Three Minnesota men accused of plotting to go to Syria to join the Islamic State group were convicted Friday of conspiracy to commit murder overseas — a charge that carries a possible sentence of life in prison.
The defendants — Guled Ali Omar, 21; Abdirahman Yasin Daud, 22; and Mohamed Abdihamid Farah, 22 — showed little emotion as the three-week trial came to a close. Several people sitting in seats reserved for family broke down in tears; others left the courtroom in disbelief.
U.S. District Judge Michael Davis didn't immediately set a sentencing date, saying he wanted to review the case and hear directly from the three men.
In addition to the most serious murder-conspiracy charge, the defendants faced multiple other counts, including plotting to provide material support to a foreign terrorist organization and attempting to provide such support.
"Can I write to you?" Omar quietly asked the judge.
"Yes sir, you can write to me anytime," Davis responded. Looking at Farah, he said: "And this time, I don't want you to hold anything back."
Young men from Minnesota's Somali community, the nation's largest, have been a target for terror recruiters.
Prosecutors have said Omar, Daud and Farah were part of a group of friends in the community who inspired and recruited each other to join the Islamic State group. In total, 10 young men accused in the conspiracy; six of those have pleaded guilty to one count each of conspiracy to support a foreign terrorist organization. A seventh, 22-year-old Abdi Nur, is at large, believed to be in Syria.
Others who were part of the group but have not been charged were successful in going overseas.

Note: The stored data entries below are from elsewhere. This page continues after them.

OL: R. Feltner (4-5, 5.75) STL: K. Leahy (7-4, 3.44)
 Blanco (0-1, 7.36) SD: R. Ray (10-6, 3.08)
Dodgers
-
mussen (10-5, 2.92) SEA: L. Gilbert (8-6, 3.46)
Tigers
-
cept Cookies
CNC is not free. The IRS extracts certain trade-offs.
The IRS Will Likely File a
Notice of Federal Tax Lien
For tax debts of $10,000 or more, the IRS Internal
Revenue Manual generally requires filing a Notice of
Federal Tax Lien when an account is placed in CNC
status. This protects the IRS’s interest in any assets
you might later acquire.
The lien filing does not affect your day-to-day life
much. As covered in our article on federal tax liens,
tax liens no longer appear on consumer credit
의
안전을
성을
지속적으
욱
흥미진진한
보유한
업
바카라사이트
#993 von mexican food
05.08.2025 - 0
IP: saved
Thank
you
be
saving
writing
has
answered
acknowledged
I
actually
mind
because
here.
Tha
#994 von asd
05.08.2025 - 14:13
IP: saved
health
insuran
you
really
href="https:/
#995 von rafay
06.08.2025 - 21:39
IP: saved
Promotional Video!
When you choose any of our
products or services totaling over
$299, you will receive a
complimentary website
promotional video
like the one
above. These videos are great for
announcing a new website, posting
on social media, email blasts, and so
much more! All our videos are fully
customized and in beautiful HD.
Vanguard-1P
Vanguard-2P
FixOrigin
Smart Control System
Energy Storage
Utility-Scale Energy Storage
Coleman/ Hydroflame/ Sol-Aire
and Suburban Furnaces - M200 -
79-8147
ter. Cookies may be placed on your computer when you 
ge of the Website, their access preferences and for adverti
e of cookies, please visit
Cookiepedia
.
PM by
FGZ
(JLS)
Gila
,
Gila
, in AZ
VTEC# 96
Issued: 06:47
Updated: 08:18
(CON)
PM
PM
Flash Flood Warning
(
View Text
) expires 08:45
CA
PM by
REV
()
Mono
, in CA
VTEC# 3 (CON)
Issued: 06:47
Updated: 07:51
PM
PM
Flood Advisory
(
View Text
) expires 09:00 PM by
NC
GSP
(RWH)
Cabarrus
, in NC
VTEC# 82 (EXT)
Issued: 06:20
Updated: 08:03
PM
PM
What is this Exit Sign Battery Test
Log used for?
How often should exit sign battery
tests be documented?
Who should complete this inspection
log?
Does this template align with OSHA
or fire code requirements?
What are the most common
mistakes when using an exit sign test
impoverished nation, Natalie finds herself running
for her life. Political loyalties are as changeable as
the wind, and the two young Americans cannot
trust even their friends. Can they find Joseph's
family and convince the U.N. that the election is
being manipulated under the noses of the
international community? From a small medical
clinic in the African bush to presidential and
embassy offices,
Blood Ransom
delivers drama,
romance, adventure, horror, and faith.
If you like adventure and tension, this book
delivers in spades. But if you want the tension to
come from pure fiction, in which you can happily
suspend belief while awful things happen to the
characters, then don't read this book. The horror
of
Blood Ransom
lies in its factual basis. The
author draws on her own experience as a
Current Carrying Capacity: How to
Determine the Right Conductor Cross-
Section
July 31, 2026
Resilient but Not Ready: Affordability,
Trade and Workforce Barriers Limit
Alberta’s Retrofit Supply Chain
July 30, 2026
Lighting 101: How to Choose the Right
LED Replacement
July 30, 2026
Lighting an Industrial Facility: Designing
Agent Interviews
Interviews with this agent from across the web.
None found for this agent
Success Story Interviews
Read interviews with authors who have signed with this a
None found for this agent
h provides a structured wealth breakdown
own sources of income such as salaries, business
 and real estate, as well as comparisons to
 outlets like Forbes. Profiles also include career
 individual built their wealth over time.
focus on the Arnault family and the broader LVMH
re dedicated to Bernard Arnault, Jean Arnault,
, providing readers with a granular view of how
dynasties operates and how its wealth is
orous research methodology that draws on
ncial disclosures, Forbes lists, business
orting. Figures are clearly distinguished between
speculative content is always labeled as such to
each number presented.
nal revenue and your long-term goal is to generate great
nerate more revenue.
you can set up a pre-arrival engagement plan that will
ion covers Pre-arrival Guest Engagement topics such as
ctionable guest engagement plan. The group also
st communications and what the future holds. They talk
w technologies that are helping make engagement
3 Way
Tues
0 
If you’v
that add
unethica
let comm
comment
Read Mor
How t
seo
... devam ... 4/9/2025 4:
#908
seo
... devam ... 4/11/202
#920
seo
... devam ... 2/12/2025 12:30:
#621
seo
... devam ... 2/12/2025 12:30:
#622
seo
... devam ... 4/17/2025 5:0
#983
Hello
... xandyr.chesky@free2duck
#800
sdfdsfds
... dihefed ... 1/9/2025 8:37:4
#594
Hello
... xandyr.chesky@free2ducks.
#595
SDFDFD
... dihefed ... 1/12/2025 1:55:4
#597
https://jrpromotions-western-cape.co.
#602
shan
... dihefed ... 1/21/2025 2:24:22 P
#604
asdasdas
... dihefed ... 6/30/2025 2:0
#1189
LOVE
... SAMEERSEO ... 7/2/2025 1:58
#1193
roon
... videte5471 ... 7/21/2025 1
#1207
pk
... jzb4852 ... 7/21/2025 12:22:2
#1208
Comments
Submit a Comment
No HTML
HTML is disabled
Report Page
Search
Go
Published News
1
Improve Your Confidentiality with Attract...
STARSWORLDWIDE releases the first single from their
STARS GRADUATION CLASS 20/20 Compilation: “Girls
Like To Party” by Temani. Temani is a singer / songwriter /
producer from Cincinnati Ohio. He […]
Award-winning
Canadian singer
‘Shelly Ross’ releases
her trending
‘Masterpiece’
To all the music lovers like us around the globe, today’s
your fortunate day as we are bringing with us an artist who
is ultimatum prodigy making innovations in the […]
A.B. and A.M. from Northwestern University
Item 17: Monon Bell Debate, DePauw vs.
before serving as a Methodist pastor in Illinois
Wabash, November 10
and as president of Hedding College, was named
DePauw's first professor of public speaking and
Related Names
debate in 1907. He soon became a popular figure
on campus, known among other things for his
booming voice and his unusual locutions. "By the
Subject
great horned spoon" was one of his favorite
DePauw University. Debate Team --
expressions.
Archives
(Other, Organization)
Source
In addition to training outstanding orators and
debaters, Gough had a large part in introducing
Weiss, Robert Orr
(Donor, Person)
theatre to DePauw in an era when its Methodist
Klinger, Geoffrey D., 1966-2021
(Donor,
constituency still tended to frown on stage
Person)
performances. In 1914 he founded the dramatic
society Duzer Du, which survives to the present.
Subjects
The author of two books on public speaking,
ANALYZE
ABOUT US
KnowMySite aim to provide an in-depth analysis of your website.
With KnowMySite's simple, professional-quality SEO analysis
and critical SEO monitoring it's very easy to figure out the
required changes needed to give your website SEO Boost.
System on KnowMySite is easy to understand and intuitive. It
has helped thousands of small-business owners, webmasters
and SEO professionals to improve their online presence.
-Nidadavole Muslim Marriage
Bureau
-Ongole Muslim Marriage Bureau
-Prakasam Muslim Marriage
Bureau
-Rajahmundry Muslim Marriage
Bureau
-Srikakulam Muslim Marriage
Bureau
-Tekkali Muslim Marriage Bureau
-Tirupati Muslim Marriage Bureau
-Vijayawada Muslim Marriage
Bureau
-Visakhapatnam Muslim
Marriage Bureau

"These were not wayward kids who just got caught up in a fantasy," U.S. Attorney Andrew Luger said at a press conference Friday, adding the evidence presented before the federal jury made clear the men were not misled by friends or tricked into becoming terrorists.
"They made a deeply personal and deliberate decision back in 2014," he said. "They wanted to fight for a brutal terrorist organization, kill innocent people and destroy their own families in the process."
Farah's attorney, Murah Mohammed, said his client never was offered the same plea bargain as the ones given to other defendants that took the murder charge off the table.
"I really thought there was a tenuous connection between what my client allegedly did and the conspiracy to commit murder charge," he said.
Relatives and supporters held an impromptu news conference on the plaza outside the courthouse after the verdicts. The Star Tribune reported that some cried and others were silent; protesters held up signs reading "Stop FBI Entrapment" and "Stop Targeting Somalis."
Prosecutors built their case largely on recordings made by a friend of the men who became a paid informant. Testimony at trial showed he was paid roughly $119,000.
Defense attorneys argued that comments on the recordings were youthful bluster. Family and friends have protested what they call entrapment, and said most of the defendants were in their teens when they were caught up in the Islamic State's social media recruitment campaign.
The case was the third Islamic State-related case to go to trial nationwide, and is unique because of the sheer number of people who were connected to each other on a personal level. In other cases, most recruitment has been done online.
The FBI has said roughly a dozen young men and women left Minnesota to join militants in Syria in recent years. And since 2007, more than 22 men have joined al-Shabab in Somalia.